IMF lowers Brunei’s GDP growth to 1.3 per cent this year

Azlan Othman

Brunei Darussalam’s gross domestic product (GDP) growth is projected to be 1.3 per cent this year and 3.5 per cent next year, the International Monetary Fund (IMF) highlighted last Tuesday, in its first World Economic Outlook report since the pandemic shut major economies.

In its earlier forecast in October last year, IMF said for 2020, it has projected the country’s GDP growth at 4.7 per cent, taking into account the first production of the downstream oil and gas industry for the Oil and Petrochemical Plant Project in Pulau Muara Besar (PMB) as well the construction of Brunei Fertilizer Industries (BFI) plant.

IMF earlier forecast the GDP growth to be 3.6 per cent for next year. The IMF stated the COVID-19 pandemic is inflicting high and rising human costs worldwide, while the protection measures are impacting economic activities.

As a result of the pandemic, the global economy is projected to contract sharply by -3 per cent in 2020, much worse than during the 2008-09 financial crisis.

In a baseline scenario – which assumes that the pandemic fades in the second half of 2020 and containment efforts can be gradually unwound, the global economy is projected to grow by 5.8 per cent in 2021 as economic activity normalises, helped by policy support, the IMF added.

The IMF warned that the COVID-19 impact will cause the world economy to experience the worst downturn since the Great Depression of the 1930s.

The risks for even more severe outcomes, however, are substantial.
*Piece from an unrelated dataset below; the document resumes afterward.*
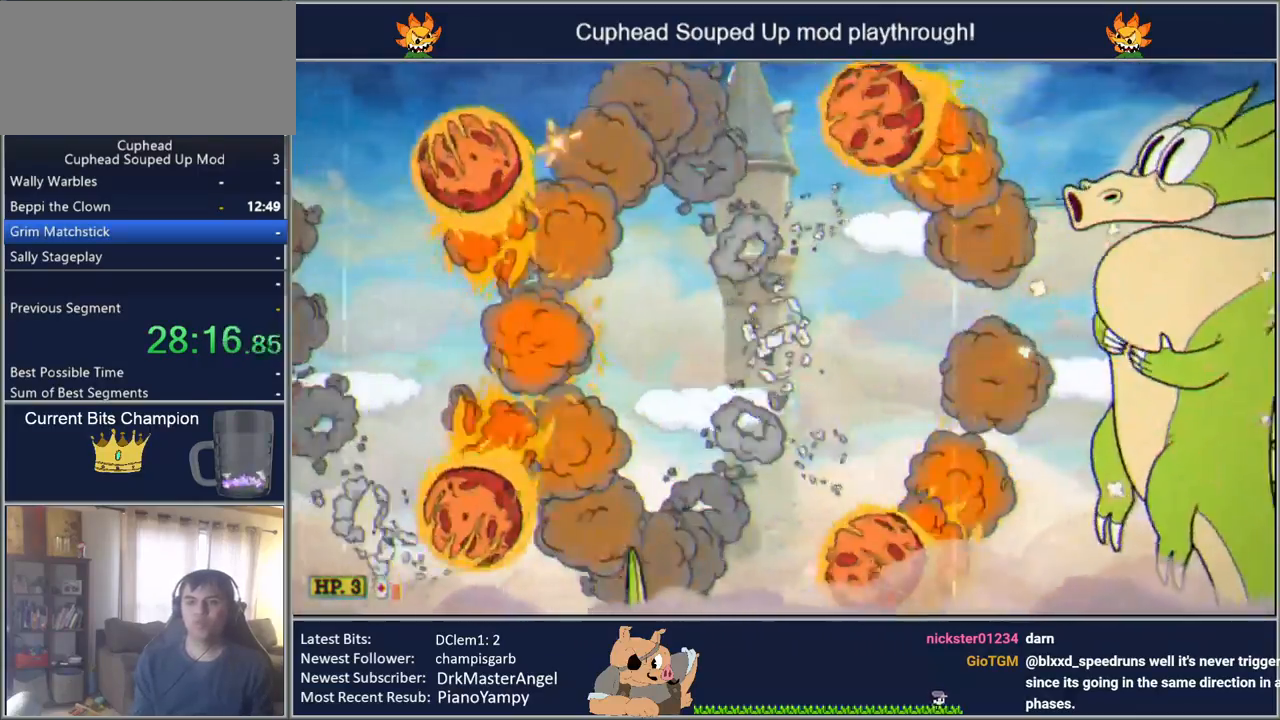
{"buttons": ["Y", "DPAD_DOWN", "DPAD_RIGHT"], "events": [[200, "DPAD_LEFT", "up"], [267, "DPAD_RIGHT", "down"], [500, "DPAD_DOWN", "down"]]}
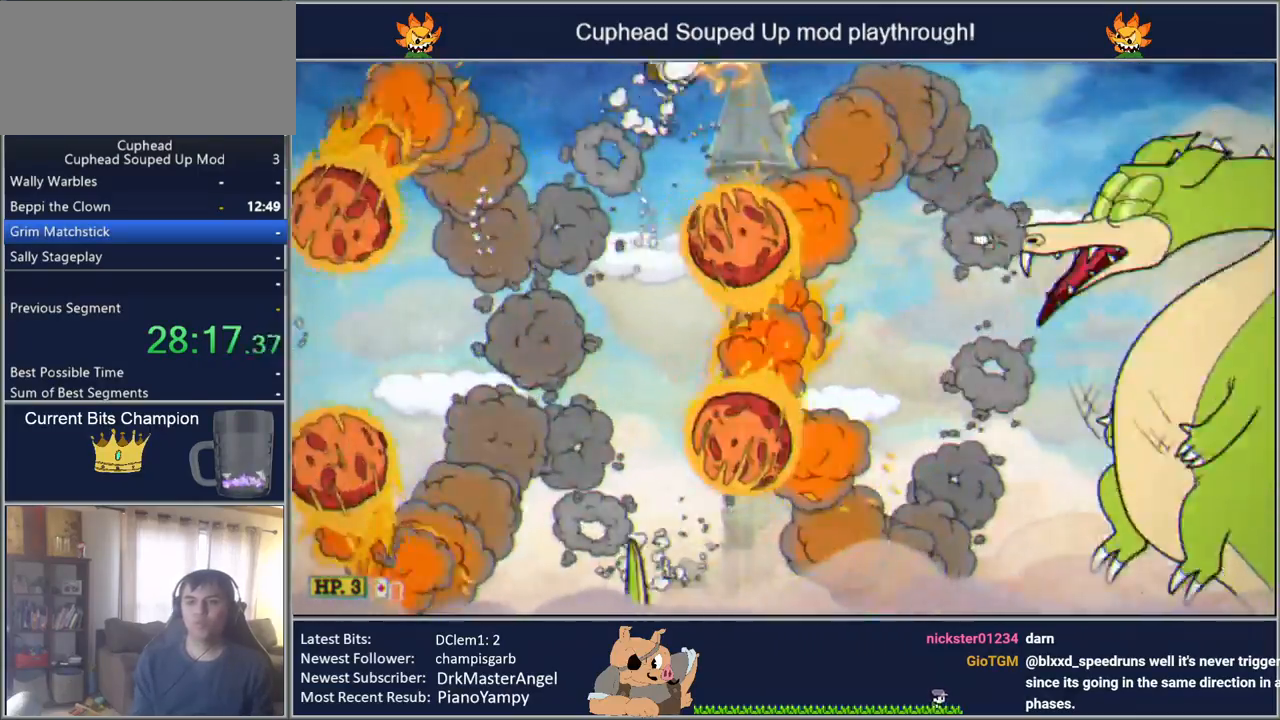
{"buttons": ["Y", "DPAD_LEFT"], "events": [[167, "Y", "up"], [233, "Y", "down"], [267, "DPAD_DOWN", "up"], [283, "DPAD_RIGHT", "up"], [350, "DPAD_LEFT", "down"]]}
Effective policies are essential to forestall the possibility of worse outcomes, and the necessary measures to reduce contagion and protect lives are an important investment in long-term human and economic health.

Because the economic fallout is acute in specific sectors, policymakers will need to implement substantial targetted fiscal, monetary, and financial market measures to support affected households and businesses domestically.

Internationally, strong multi-lateral cooperation is essential to overcome the effects of the pandemic, including to help financially constrained countries facing twin health and funding shocks, and for channelling aid to countries with weak healthcare systems.

IMF added that the Asean +5 economies (Indonesia, Malaysia, the Philippines, Thailand and Vietnam) are forecast to be 1.1 per cent this year and six per cent next year.

On the oil price, the IMF said based on futures market pricing at the end of March 2020, the average petroleum spot prices per barrel are estimated at USD35.60 in 2020 and USD37.90 in 2021.

For the years thereafter, oil futures curves show that prices are expected to increase toward USD45 but stay below their average 2019 level (USD61.40).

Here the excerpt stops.